> WHAT TO WORK ON
Would you print out every entry exactly as given?

________________________________________

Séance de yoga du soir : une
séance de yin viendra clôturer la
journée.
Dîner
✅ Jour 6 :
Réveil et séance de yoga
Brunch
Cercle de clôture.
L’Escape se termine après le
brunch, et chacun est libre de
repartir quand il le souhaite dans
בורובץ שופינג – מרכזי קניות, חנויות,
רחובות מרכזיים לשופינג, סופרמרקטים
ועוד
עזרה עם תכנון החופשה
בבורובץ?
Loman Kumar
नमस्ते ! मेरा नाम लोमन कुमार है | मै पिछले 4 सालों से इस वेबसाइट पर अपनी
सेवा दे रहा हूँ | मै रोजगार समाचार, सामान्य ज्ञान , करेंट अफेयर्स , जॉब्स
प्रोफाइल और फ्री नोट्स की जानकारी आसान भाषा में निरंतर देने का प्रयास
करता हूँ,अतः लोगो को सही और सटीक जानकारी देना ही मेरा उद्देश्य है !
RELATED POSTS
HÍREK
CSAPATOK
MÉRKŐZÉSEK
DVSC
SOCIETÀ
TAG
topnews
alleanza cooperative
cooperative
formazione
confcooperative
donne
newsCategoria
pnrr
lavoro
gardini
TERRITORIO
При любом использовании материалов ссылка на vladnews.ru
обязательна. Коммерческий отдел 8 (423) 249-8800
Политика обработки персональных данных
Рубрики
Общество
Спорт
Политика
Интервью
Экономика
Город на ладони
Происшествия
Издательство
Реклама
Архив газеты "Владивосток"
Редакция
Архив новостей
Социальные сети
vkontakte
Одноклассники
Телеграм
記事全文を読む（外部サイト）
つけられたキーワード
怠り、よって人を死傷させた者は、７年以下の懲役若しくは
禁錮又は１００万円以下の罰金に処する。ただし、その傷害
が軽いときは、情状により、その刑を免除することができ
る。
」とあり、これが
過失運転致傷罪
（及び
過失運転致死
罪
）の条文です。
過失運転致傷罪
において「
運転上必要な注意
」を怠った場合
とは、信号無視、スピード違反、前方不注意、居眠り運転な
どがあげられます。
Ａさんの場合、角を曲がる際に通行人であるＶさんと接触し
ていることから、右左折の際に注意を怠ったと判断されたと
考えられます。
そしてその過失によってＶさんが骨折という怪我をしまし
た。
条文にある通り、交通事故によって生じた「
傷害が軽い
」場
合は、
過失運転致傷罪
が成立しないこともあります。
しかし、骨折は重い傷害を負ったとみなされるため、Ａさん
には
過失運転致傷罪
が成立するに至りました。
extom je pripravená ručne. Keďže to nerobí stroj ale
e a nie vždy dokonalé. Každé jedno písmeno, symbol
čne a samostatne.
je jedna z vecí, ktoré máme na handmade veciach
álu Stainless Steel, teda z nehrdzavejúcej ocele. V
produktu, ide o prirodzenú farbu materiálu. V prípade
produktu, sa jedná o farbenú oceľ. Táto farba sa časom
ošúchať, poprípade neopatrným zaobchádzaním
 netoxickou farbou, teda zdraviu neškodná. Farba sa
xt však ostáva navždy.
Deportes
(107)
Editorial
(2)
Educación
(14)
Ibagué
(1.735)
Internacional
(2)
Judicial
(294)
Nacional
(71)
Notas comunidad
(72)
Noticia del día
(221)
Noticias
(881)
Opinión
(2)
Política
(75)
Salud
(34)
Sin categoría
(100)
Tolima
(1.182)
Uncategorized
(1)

________________________________________

> WORKED SOLUTION
Séance de yoga du soir : une
séance de yin viendra clôturer la
journée.
Dîner
✅ Jour 6 :
Réveil et séance de yoga
Brunch
Cercle de clôture.
L’Escape se termine après le
brunch, et chacun est libre de
repartir quand il le souhaite dans
בורובץ שופינג – מרכזי קניות, חנויות,
רחובות מרכזיים לשופינג, סופרמרקטים
ועוד
עזרה עם תכנון החופשה
בבורובץ?
Loman Kumar
नमस्ते ! मेरा नाम लोमन कुमार है | मै पिछले 4 सालों से इस वेबसाइट पर अपनी
सेवा दे रहा हूँ | मै रोजगार समाचार, सामान्य ज्ञान , करेंट अफेयर्स , जॉब्स
प्रोफाइल और फ्री नोट्स की जानकारी आसान भाषा में निरंतर देने का प्रयास
करता हूँ,अतः लोगो को सही और सटीक जानकारी देना ही मेरा उद्देश्य है !
RELATED POSTS
HÍREK
CSAPATOK
MÉRKŐZÉSEK
DVSC
SOCIETÀ
TAG
topnews
alleanza cooperative
cooperative
formazione
confcooperative
donne
newsCategoria
pnrr
lavoro
gardini
TERRITORIO
При любом использовании материалов ссылка на vladnews.ru
обязательна. Коммерческий отдел 8 (423) 249-8800
Политика обработки персональных данных
Рубрики
Общество
Спорт
Политика
Интервью
Экономика
Город на ладони
Происшествия
Издательство
Реклама
Архив газеты "Владивосток"
Редакция
Архив новостей
Социальные сети
vkontakte
Одноклассники
Телеграм
記事全文を読む（外部サイト）
つけられたキーワード
怠り、よって人を死傷させた者は、７年以下の懲役若しくは
禁錮又は１００万円以下の罰金に処する。ただし、その傷害
が軽いときは、情状により、その刑を免除することができ
る。
」とあり、これが
過失運転致傷罪
（及び
過失運転致死
罪
）の条文です。
過失運転致傷罪
において「
運転上必要な注意
」を怠った場合
とは、信号無視、スピード違反、前方不注意、居眠り運転な
どがあげられます。
Ａさんの場合、角を曲がる際に通行人であるＶさんと接触し
ていることから、右左折の際に注意を怠ったと判断されたと
考えられます。
そしてその過失によってＶさんが骨折という怪我をしまし
た。
条文にある通り、交通事故によって生じた「
傷害が軽い
」場
合は、
過失運転致傷罪
が成立しないこともあります。
しかし、骨折は重い傷害を負ったとみなされるため、Ａさん
には
過失運転致傷罪
が成立するに至りました。
extom je pripravená ručne. Keďže to nerobí stroj ale
e a nie vždy dokonalé. Každé jedno písmeno, symbol
čne a samostatne.
je jedna z vecí, ktoré máme na handmade veciach
álu Stainless Steel, teda z nehrdzavejúcej ocele. V
produktu, ide o prirodzenú farbu materiálu. V prípade
produktu, sa jedná o farbenú oceľ. Táto farba sa časom
ošúchať, poprípade neopatrným zaobchádzaním
 netoxickou farbou, teda zdraviu neškodná. Farba sa
xt však ostáva navždy.
Deportes
(107)
Editorial
(2)
Educación
(14)
Ibagué
(1.735)
Internacional
(2)
Judicial
(294)
Nacional
(71)
Notas comunidad
(72)
Noticia del día
(221)
Noticias
(881)
Opinión
(2)
Política
(75)
Salud
(34)
Sin categoría
(100)
Tolima
(1.182)
Uncategorized
(1)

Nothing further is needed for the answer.